Carol Bonomo Albright, granddaughter of Italian immigrants, grew up in an apartment building on West Broadway between Prince and Spring. The building housed not only her family and grandmother but also 28 other families, all Italian except for a few Jewish couples and a gay couple. As a young girl, Albright played hopscotch in the shadow of Garabldi’s statue, ran errands on Houston Street and walked past the Little Red School House, whose programs and events pricked the curiosity of Itaian immigrants.
In the memoir, she not only describes the going on at the school–the nuns, the dancing lessons–but also fills the readers in on the Ciano family who owned the buildings which housed the school.
As a youngster, Albright discovered the great abstract expressionist Joseph Stella. His doctor brother sponsored the first exhibit of his works in the Tiro A Segno Club on MacDougal Street.

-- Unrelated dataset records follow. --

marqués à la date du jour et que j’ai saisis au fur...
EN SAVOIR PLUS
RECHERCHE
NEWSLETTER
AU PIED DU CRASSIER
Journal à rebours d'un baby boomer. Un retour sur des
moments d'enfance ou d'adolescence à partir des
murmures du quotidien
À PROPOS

Ralph Fasanella, who lived around the block on Thompson Street, rose up from beginnings more humble than Stella’s. His father was an iceman and his mother a button-hole maker. Ralph’s works celebrating workers hang in important museums around the world.
Today, the major vestages left of Italian life in the Village are the aromas of bread, espresso, pizza, garlicky salami, and cigars. Albright takes us with her, down Cornelia and Bleeker Streets, as she steps back in time and inside the wood floored stores that flourished during her childhood–Virginia’s delicatessen next door to St. Anthony’s Church, Joe’s cheese store with its supurb cacciocavallo and the candy shop that sold Charlotte Russe.
Along the way, Abright takes readers on a brisk tour of Village architecture, giving details about the facades of Fifth Avenue churches and the stained glass window above the entrance to Parrazzo Funeral Home, now The Village Funeral Home.
And what a twist on subway art–no spray paint! With a nod to Jacob Astor’s fortune made in beaver fur, Albright notes the tiled representation of a beaver on the IRT’s Astor Place subway stop. The Bleecker Street stop sports tulips on its nameplate in honor of the Dutch who initially settled the area.
Give it a read. Long-time Village residents can stroll down memory lane and the new ones might delight in discovering an older Village — right under their feet, during its heyday as the center of Italian immigrants’ lives, when the liberal thinking population’s ethos was, as it continues to be today, a live-and-let-live attitude.